Messaggio per la Giornata della Memoria

“Ricordiamo per costruire qualcosa di diverso”. Il Segretario di Stato per l’Istruzione, la Cultura e l’Università, Romeo Morri, ha partecipato questa mattina alla celebrazione della Giornata della Memoria, alla Scuola media statale di Serravalle. Presenti all’iniziativa, oltre agli alunni delle classi terze, gli Eccellentissimi Capitani Reggenti, Ernesto Benedettini e Assunta Meloni.
Nel suo intervento di saluto, il Segretario di Stato ha ricordato come sia stata la risoluzione delle Nazioni Unite del 25 novembre del 2005 a fissare per il 27 gennaio, data della liberazione del campo di concentramento di Auschiwitz, la giornata internazionale delle vittime dell’Olocausto. Il periodo che va dal 30 gennaio 1933, quando Adolf Hitler è stato nominato Cancelliere, all’8 maggio del 1945, ha proseguito, “è stato tristemente contrassegnato da milioni di vittime in nome della follia razziale: non solo ebrei, ma anche zingari, serbi, polacchi, oppositori del nazismo. Oggi, al di là delle ricostruzioni storiche, è quanto mai necessario porsi degli interrogativi”.
Secondo il Segretario di Stato “non sempre negli ultimi 50 anni c’è stata piena coscienza di quanto è accaduto durante la Seconda Guerra Mondiale.
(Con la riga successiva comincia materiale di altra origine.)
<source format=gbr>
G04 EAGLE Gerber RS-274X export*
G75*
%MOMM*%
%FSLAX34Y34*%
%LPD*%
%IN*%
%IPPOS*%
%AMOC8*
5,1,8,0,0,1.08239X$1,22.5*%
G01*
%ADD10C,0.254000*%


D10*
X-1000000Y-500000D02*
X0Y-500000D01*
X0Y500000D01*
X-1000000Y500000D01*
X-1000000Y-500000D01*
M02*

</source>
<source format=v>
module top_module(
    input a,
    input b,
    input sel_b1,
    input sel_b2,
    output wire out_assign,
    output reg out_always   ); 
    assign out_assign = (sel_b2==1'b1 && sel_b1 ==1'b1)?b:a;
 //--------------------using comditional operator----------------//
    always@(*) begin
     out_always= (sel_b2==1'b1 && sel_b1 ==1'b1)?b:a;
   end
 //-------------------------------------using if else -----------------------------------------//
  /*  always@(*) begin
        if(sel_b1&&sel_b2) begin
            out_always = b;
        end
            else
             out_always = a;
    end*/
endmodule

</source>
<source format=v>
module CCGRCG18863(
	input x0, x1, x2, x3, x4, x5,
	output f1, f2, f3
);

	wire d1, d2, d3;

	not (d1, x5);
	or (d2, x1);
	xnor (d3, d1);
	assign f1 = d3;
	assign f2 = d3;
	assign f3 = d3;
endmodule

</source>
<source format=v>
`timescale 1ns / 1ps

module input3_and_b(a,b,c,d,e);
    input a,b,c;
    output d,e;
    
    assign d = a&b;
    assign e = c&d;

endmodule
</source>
L’umanità ha scelto la strada di un lungo silenzio per cercare di rimuovere un’esperienza troppo forte e violenta”. Invece, negli ultimi 10 anni, c’è stata una “forma di liberazione collettiva: molto materiale sull’Olocausto è stato sottratto all’oblio e riportato alla luce: tanti uomini hanno raccontato l’esperienza che in prima persona avevano vissuto”. Autori come Primo Levi, pellicole come Kapò, ha ricordato il Segretario di Stato Morri, hanno fornito “la traccia per ripartire: la letteratura, la scrittura, l’arte e il cinema restano oltre l’oblio che l’uomo cerca di imporre”.
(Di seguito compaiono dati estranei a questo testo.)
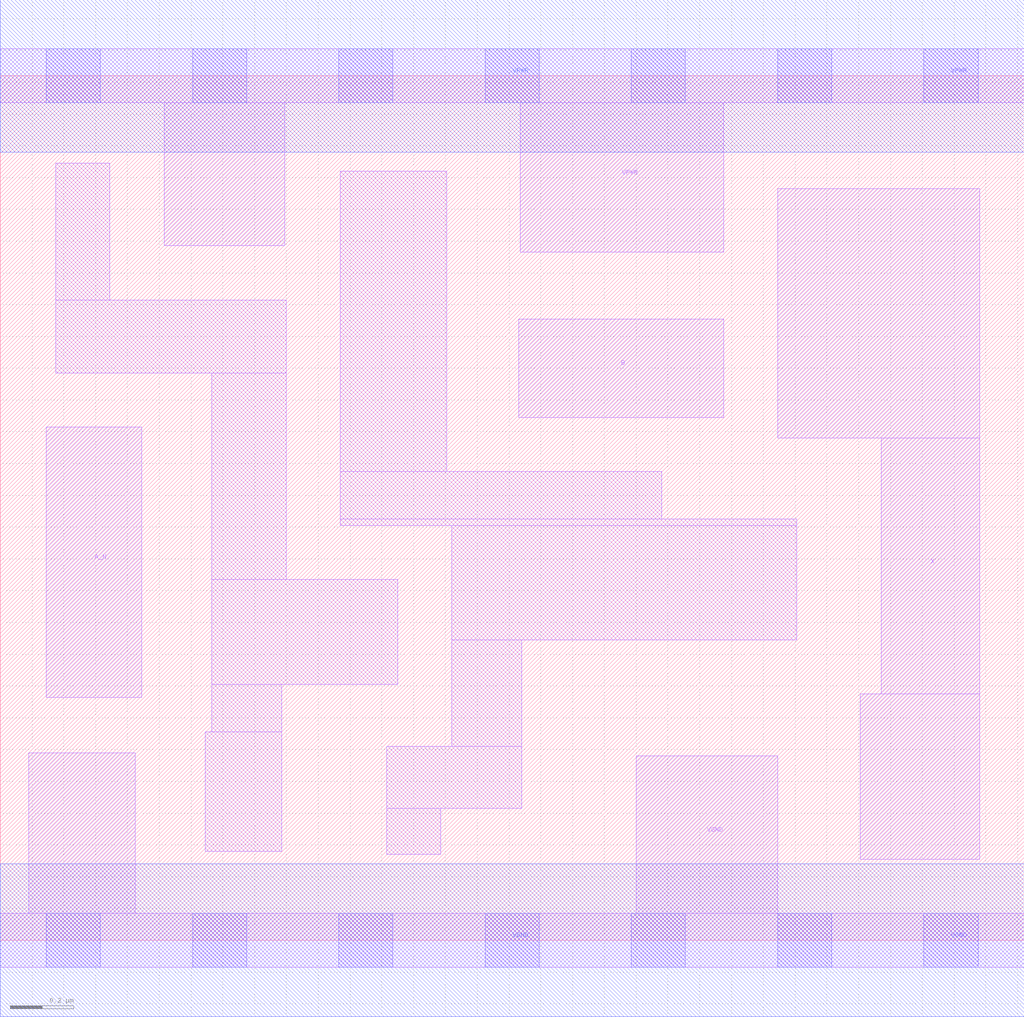
<source format=lef>
# Copyright 2020 The SkyWater PDK Authors
#
# Licensed under the Apache License, Version 2.0 (the "License");
# you may not use this file except in compliance with the License.
# You may obtain a copy of the License at
#
#     https://www.apache.org/licenses/LICENSE-2.0
#
# Unless required by applicable law or agreed to in writing, software
# distributed under the License is distributed on an "AS IS" BASIS,
# WITHOUT WARRANTIES OR CONDITIONS OF ANY KIND, either express or implied.
# See the License for the specific language governing permissions and
# limitations under the License.
#
# SPDX-License-Identifier: Apache-2.0

VERSION 5.7 ;
  NAMESCASESENSITIVE ON ;
  NOWIREEXTENSIONATPIN ON ;
  DIVIDERCHAR "/" ;
  BUSBITCHARS "[]" ;
UNITS
  DATABASE MICRONS 200 ;
END UNITS
PROPERTYDEFINITIONS
  MACRO maskLayoutSubType STRING ;
  MACRO prCellType STRING ;
  MACRO originalViewName STRING ;
END PROPERTYDEFINITIONS
MACRO sky130_fd_sc_hdll__and2b_1
  CLASS CORE ;
  FOREIGN sky130_fd_sc_hdll__and2b_1 ;
  ORIGIN  0.000000  0.000000 ;
  SIZE  3.220000 BY  2.720000 ;
  SYMMETRY X Y R90 ;
  SITE unithd ;
  PIN A_N
    ANTENNAGATEAREA  0.138600 ;
    DIRECTION INPUT ;
    USE SIGNAL ;
    PORT
      LAYER li1 ;
        RECT 0.145000 0.765000 0.445000 1.615000 ;
    END
  END A_N
  PIN B
    ANTENNAGATEAREA  0.138600 ;
    DIRECTION INPUT ;
    USE SIGNAL ;
    PORT
      LAYER li1 ;
        RECT 1.630000 1.645000 2.275000 1.955000 ;
    END
  END B
  PIN X
    ANTENNADIFFAREA  0.505000 ;
    DIRECTION OUTPUT ;
    USE SIGNAL ;
    PORT
      LAYER li1 ;
        RECT 2.445000 1.580000 3.080000 2.365000 ;
        RECT 2.705000 0.255000 3.080000 0.775000 ;
        RECT 2.770000 0.775000 3.080000 1.580000 ;
    END
  END X
  PIN VGND
    DIRECTION INOUT ;
    USE GROUND ;
    PORT
      LAYER li1 ;
        RECT 0.000000 -0.085000 3.220000 0.085000 ;
        RECT 0.090000  0.085000 0.425000 0.590000 ;
        RECT 2.000000  0.085000 2.445000 0.580000 ;
      LAYER mcon ;
        RECT 0.145000 -0.085000 0.315000 0.085000 ;
        RECT 0.605000 -0.085000 0.775000 0.085000 ;
        RECT 1.065000 -0.085000 1.235000 0.085000 ;
        RECT 1.525000 -0.085000 1.695000 0.085000 ;
        RECT 1.985000 -0.085000 2.155000 0.085000 ;
        RECT 2.445000 -0.085000 2.615000 0.085000 ;
        RECT 2.905000 -0.085000 3.075000 0.085000 ;
      LAYER met1 ;
        RECT 0.000000 -0.240000 3.220000 0.240000 ;
    END
  END VGND
  PIN VPWR
    DIRECTION INOUT ;
    USE POWER ;
    PORT
      LAYER li1 ;
        RECT 0.000000 2.635000 3.220000 2.805000 ;
        RECT 0.515000 2.185000 0.895000 2.635000 ;
        RECT 1.635000 2.165000 2.275000 2.635000 ;
      LAYER mcon ;
        RECT 0.145000 2.635000 0.315000 2.805000 ;
        RECT 0.605000 2.635000 0.775000 2.805000 ;
        RECT 1.065000 2.635000 1.235000 2.805000 ;
        RECT 1.525000 2.635000 1.695000 2.805000 ;
        RECT 1.985000 2.635000 2.155000 2.805000 ;
        RECT 2.445000 2.635000 2.615000 2.805000 ;
        RECT 2.905000 2.635000 3.075000 2.805000 ;
      LAYER met1 ;
        RECT 0.000000 2.480000 3.220000 2.960000 ;
    END
  END VPWR
  OBS
    LAYER li1 ;
      RECT 0.175000 1.785000 0.900000 2.015000 ;
      RECT 0.175000 2.015000 0.345000 2.445000 ;
      RECT 0.645000 0.280000 0.885000 0.655000 ;
      RECT 0.665000 0.655000 0.885000 0.805000 ;
      RECT 0.665000 0.805000 1.250000 1.135000 ;
      RECT 0.665000 1.135000 0.900000 1.785000 ;
      RECT 1.070000 1.305000 2.505000 1.325000 ;
      RECT 1.070000 1.325000 2.080000 1.475000 ;
      RECT 1.070000 1.475000 1.405000 2.420000 ;
      RECT 1.215000 0.270000 1.385000 0.415000 ;
      RECT 1.215000 0.415000 1.640000 0.610000 ;
      RECT 1.420000 0.610000 1.640000 0.945000 ;
      RECT 1.420000 0.945000 2.505000 1.305000 ;
  END
  PROPERTY maskLayoutSubType "abstract" ;
  PROPERTY prCellType "standard" ;
  PROPERTY originalViewName "layout" ;
END sky130_fd_sc_hdll__and2b_1

</source>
Il “compito morale” del ricordo è dunque fondamentale per conoscere il male, anche nella sua più estrema efferatezza, e creare un futuro diverso. “Considerare lo straniero come un nemico, come scrive Levi, – ha concluso il Segretario di Stato – è la premessa di una catena che porta ai lager. Noi dobbiamo operare affinché i giovani costruiscano un futuro visibile e da condividere”.